M&S woes continue as Scattered Spider ransomware suspected | #ransomware | #cybercrime


While the company stays tight-lipped on the details, M&S is continuing to suffer major disruption from what appears to be a serious ransomware attack.

Marks and Spencer is still dealing with a serious cybersecurity incident that has seen its online sales halted, share price tumble and staff reportedly being sent home from warehouses. While the company itself is saying little, it has apologised to its customers and last week notified the London Stock exchange of the incident.

One leading global authority on cyber security described this as “a pretty bad episode of ransomware”, saying the consequences for the organisation are serious. Ciaran Martin, founder of the UK’s National Cyber Security Centre, and its first CEO, was speaking to BBC 4’s Today programme this morning. Today he is professor of practice at Oxford University’s Blavatnik School of Government. He identified the attack as a serious one where the company is locked out of its data, resulting in key parts of the organisation being unable to function.

“This is the more disruptive type [of ransomware] that has a real impact on what an organisation is able to do,” he said. “That’s why we’ve had nearly a week of no online orders and warehouse staff sent home, and logistics problems and so forth. This is a highly, highly disruptive event and a very difficult one for them to deal with.”

According to BleepingComputer, the ongoing outages are caused by a ransomware attack, using Scattered Spider tactics, that encrypted the company’s servers, and may have breached the M&S servers as early as February of this year, reportedly stealing the Windows domain’s NTDS.dit file (the main database for Active Directory Services running on a Windows domain controller), allowing it to ultimately steal passwords for Windows accounts, and spread through the Windows domain stealing data from networks and servers.

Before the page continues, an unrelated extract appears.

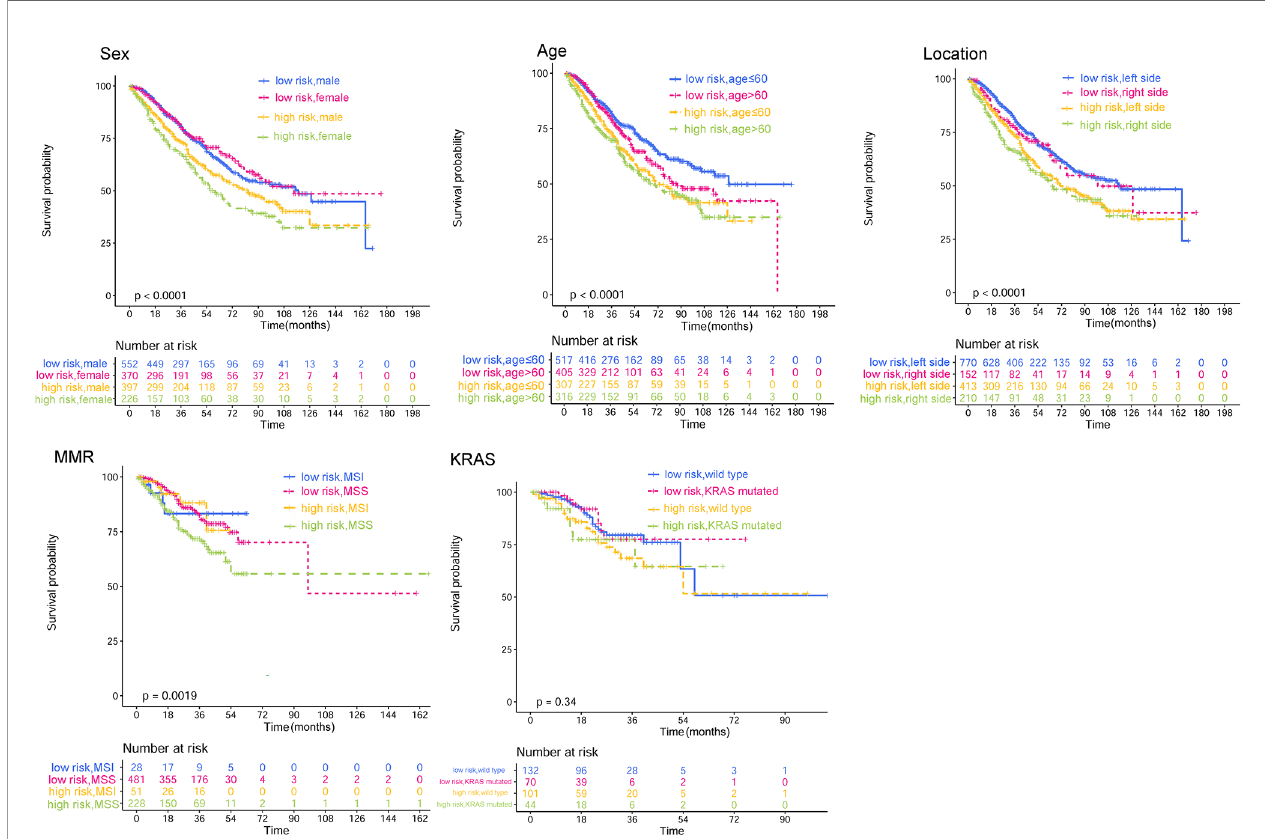
FIGURE 5 | Kaplan – Meier curves of subgroups based on CRP/MCV strati fi cation. The subgroup analysis types are displayed in the upper left corner of the graph, followed by sex, age location, microsatellite status, and KRAS gene type. A CRP/MCV value above 0.06 indicates high risk and vice versa. The abscissa represents time in months. CRP, C-reactive protein; MCV, mean corpuscular volume.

BleepingComputer cites sources saying Marks and Spencer asked for help from CrowdStrike, Microsoft, and Fenix24 to investigate and respond to the attack, which an investigation shows is linked to Scattered Spider (also known as Octo Tempest) tactics.

Cybersecurity firm Silent Push had flagged in March that Scattered Spider was still actively hunting for victims, and it identified services targeted as including major players like Forbes, Instacart, Louis Vuitton and Nike.

“Silent Push researchers are tracking five unique Scattered Spider phishing kits, which have been used since at least 2023,” said the Silent Push report. “Some of these kits have seen several updates, alongside dozens of their code fingerprints and technical deployment decisions. Right now, it appears their legacy phishing kits are being deprecated.”

It is a real wake up call for other UK and European retailers, Martin said. “Cybersecurity is attritional. This happens all the time. The UK, in terms of big corporates, has had it relatively lightly from ransomware compared to the US, where it’s almost ubiquitous and rampant. So I think this is a reminder that this is the principal threat to big private companies from cybercrime.”